Unlock a world of possibilities! Login now and discover the exclusive benefits awaiting you.
I have loaded 2 tables with exactly the same columns: TABLE_A and TABLE_B.
I want to be able to view the rows that are in TABLE_B but not in TABLE_A. The 2 tables are very large (around 160 million rows) and there are around 5 million extra rows in TABLE_B so the most efficient way of doing this would be very helpful. Just being able to see some of the rows that are different would still be helpful.
Many thanks!
Hi Afraz,
You can try "not exits" function.
See the attachment.
Thanks.
Narender
Take a look at the document Test_Join posted here
Hi Afraz,
You can try "not exits" function.
See the attachment.
Thanks.
Narender
Thanks Andrea.
I have had a look at your 'Test Join' file and it almost looks like what I need. However, instead of seeing matching rows I need to see the rows that don't match. How should I do this?
The qvw I suggested contains a lisbox named "Flag"...select "Table 1 rows" or "Table 2 rows" and you will see only rows that belongs to Table 1 or Table 2.

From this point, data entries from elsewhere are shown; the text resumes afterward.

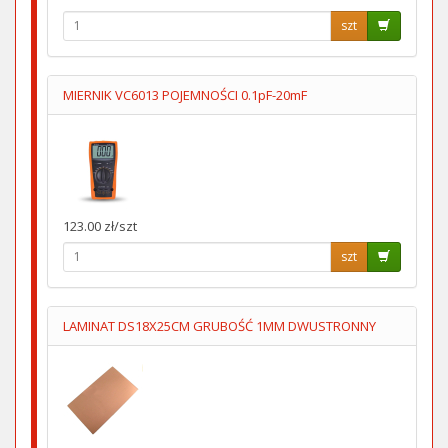
szt
MIERNIK VC6013 POJEMNOŚCI 0.1pF-20mF
123.00 zł/szt
szt
LAMINAT DS18X25CM GRUBOŚĆ 1MM DWUSTRONNY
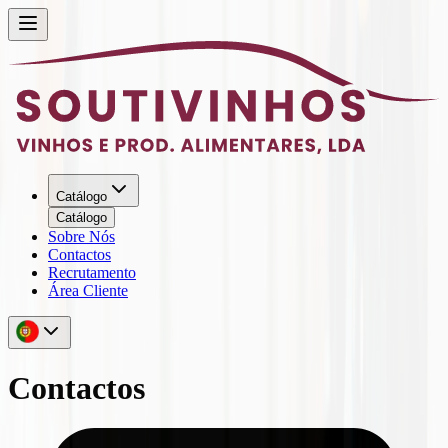
Catálogo
Catálogo
Sobre Nós
Contactos
Recrutamento
Área Cliente
Contactos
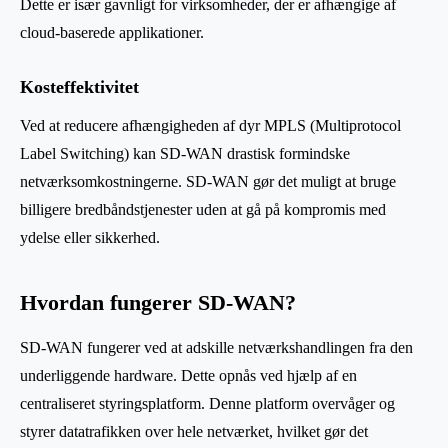
Dette er især gavnligt for virksomheder, der er afhængige af
cloud-baserede applikationer.
Kosteffektivitet
Ved at reducere afhængigheden af dyr MPLS (Multiprotocol
Label Switching) kan SD-WAN drastisk formindske
netværksomkostningerne. SD-WAN gør det muligt at bruge
billigere bredbåndstjenester uden at gå på kompromis med
ydelse eller sikkerhed.
Hvordan fungerer SD-WAN?
SD-WAN fungerer ved at adskille netværkshandlingen fra den
underliggende hardware. Dette opnås ved hjælp af en
centraliseret styringsplatform. Denne platform overvåger og
styrer datatrafikken over hele netværket, hvilket gør det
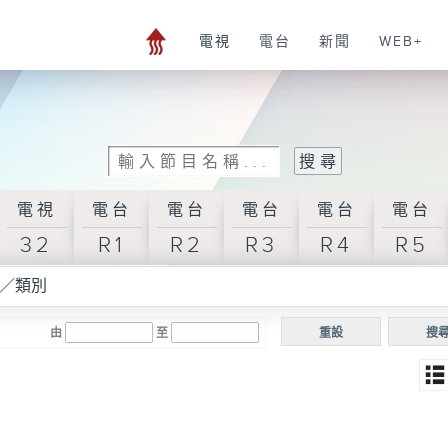
電視
電台
新聞
WEB+
電視
電台
電台
電台
電台
電台
32
R1
R2
R3
R4
R5
／類別
由
至
重設
搜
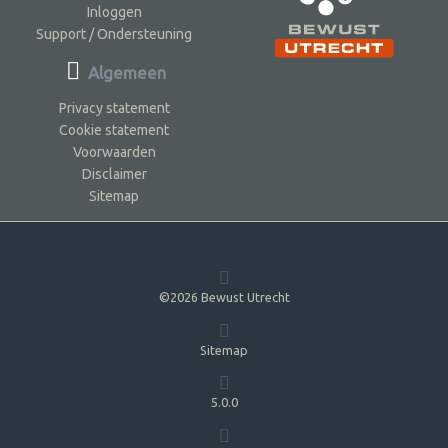
Inloggen
Support / Ondersteuning
Algemeen
Privacy statement
Cookie statement
Voorwaarden
Disclaimer
Sitemap
©2026 Bewust Utrecht
Sitemap
5.0.0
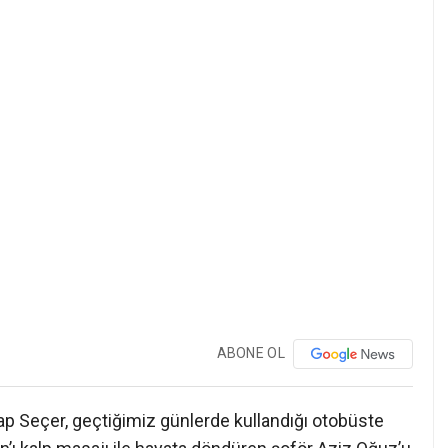
ABONE OL
p Seçer, geçtiğimiz günlerde kullandığı otobüste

Another way to achieve your needs is to use not exists in your load statement.
Thanks Narender.
Will your example also work if I am doing a SQL SELECT from a DB? Something like:
Table_1:
LOAD
Key,
'QVD' as Source
FROM[QVD Path](qvd);
join
Table_2:
SQL SELECT
Key,
'DB' as Source
FROM "DB"
WHERE NOT EXISTS(Key);
Yes it will work.
NOT Exist also used in sql.
Narender.
I am still having trouble with this. When I execute the above script I get a SQL Select error. I don't want the 'Where not exists' to be executed in the DB, it should be done once the data has been loaded when joining to Table_1. Is there another way to do this or have I not understood the 'Where not Exists' correctly?
When you fetch the data from your sql database then then it looks like as
LOAD "OFFICE_CODE",
"LOCATION_CODE",
NAME,
ACTIVE,
SQL SELECT *
FROM CIIS.dbo."REF_OFFICE_LOCATION" WHERE NOT EXISTS(yourfield);
Please check.
Assuming your tables have a primary key and you want to load all the data from both tables. You can create a flag field that indicates if the record from table B is a duplicate:
Data:
sql select PrimaryKeyField, field2, field3, ...., 'source1' as source' from sourcetable1;
concatenate(Data)
load *, if(exists(PrimaryKeyField),1,0) as FlagDuplicate;
sql select PrimaryKeyField, field2, field3, ...., 'source2' as source' from sourcetable2;
You can then select 1 in a listbox that has FlagDuplicate as field to find the records that are duplicates, or select 0 to find the records from table B that are not a duplicate.